Een anonieme IJslander schreef zon duizend jaar geleden in het lied Vafþrúðnismál (strofe 44) de volgende prangende vraag: Wat zal er blijven aan mensen wanneer uiteindelijk komt de grote winter onder het volk? Een geestelijk failliet hangt ons boven het hoofd, hetgeen een financieel failliet ondraaglijk zal maken. En financieel zal het ons niet voor de wind gaan in de nabije toekomst. Een harde storm is op komst en vele schepen zullen te pletter slaan of eindeloos ver afdrijven. Deze storm kunnen wij enkel doorstaan als wij ons zelfgemaakte idee van duurzaamheid op zich laten varen. Het is een vlot in beroerde toestand. Willen wij geen schipbreuk lijden, dan zullen we ervoor moeten zorgen dat we vaste grond onder onze voeten hebben, of ten minste tijdig ons anker uitwerpen. We moeten onze wereld haar duurzaam fundament teruggeven. Er is nog zoveel dat we redden kunnen.

▶ [VERSTREKTE GEGEVENS]

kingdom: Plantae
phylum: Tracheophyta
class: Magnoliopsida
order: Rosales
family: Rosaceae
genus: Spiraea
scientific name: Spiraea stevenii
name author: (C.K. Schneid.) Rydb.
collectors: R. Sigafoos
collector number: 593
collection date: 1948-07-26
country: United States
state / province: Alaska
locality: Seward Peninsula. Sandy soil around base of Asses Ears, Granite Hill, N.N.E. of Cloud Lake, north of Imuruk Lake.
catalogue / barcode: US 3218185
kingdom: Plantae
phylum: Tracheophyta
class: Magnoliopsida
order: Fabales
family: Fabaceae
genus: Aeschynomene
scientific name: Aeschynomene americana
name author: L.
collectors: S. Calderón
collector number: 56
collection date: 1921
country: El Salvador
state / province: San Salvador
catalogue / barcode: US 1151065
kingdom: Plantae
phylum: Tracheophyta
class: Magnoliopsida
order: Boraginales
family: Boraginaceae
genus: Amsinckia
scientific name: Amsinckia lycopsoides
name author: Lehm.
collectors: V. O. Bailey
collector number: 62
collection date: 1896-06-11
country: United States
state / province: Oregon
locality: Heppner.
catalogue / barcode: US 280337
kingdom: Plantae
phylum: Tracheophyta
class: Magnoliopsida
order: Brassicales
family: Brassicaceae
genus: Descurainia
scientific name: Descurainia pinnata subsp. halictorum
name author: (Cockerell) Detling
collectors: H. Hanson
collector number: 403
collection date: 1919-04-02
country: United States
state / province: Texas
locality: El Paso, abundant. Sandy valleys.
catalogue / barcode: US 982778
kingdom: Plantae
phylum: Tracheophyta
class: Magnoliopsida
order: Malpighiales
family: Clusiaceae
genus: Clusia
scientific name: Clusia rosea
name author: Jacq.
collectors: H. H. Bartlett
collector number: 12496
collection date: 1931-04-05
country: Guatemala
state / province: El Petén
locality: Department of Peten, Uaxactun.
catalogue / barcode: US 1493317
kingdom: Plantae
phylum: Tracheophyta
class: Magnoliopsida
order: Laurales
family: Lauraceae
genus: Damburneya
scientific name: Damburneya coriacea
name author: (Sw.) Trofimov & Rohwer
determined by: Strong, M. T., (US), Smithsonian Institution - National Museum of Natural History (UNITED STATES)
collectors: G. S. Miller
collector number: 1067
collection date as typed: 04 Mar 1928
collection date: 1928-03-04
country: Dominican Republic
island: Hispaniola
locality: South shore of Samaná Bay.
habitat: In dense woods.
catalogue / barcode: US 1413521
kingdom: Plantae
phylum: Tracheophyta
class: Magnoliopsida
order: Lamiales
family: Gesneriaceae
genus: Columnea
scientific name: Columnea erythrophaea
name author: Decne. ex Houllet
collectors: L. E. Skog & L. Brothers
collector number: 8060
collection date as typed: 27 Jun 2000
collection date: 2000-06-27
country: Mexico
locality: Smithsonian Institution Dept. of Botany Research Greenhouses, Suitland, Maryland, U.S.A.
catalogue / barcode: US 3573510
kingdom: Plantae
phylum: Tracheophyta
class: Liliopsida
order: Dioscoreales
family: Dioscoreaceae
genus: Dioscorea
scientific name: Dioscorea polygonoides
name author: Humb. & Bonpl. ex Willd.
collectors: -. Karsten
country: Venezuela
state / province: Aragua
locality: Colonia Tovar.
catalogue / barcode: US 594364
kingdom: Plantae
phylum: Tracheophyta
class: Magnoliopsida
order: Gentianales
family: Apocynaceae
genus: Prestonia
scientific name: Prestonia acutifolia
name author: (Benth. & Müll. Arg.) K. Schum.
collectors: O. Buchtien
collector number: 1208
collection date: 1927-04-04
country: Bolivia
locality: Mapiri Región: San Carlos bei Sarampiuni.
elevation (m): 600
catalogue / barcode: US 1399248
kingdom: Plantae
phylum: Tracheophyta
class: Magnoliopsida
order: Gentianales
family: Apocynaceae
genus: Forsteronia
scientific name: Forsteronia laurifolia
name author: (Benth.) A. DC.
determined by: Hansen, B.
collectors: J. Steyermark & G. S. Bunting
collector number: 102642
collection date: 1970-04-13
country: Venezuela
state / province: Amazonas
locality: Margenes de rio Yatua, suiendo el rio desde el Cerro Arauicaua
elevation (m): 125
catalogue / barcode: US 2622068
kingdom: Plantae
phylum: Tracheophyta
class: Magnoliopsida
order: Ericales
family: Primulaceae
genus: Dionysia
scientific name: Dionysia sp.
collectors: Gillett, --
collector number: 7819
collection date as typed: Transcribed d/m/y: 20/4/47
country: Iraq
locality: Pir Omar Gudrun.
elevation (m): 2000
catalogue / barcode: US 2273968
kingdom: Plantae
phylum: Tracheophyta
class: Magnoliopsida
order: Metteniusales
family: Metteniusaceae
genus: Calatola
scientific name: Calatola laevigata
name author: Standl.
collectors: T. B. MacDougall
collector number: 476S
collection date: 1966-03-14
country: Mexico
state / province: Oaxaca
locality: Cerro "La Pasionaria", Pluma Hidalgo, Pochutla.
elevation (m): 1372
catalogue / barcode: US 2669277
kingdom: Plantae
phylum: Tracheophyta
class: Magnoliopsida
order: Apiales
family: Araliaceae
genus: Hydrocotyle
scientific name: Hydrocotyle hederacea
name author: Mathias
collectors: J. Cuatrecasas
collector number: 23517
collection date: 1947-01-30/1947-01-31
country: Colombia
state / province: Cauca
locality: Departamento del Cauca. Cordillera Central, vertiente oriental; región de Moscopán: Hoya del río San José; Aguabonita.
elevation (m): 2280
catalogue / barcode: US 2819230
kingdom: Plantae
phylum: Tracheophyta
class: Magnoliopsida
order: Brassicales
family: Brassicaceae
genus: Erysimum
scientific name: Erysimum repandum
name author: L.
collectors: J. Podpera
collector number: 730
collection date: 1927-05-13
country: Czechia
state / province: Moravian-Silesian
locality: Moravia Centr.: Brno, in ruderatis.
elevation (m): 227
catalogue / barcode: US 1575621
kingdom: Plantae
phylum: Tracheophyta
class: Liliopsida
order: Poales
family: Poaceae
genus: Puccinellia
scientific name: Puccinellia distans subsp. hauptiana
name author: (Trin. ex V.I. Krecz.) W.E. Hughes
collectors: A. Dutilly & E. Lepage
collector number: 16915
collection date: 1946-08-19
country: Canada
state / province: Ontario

▶ [WAT WORDT VERWACHT] Uit welk lied en welke strofe komt volgens het tekstfragment de vraag over de grote winter?

▶ [ANTWOORDGEDEELTE] Uit het lied Vafþrúðnismál, strofe 44.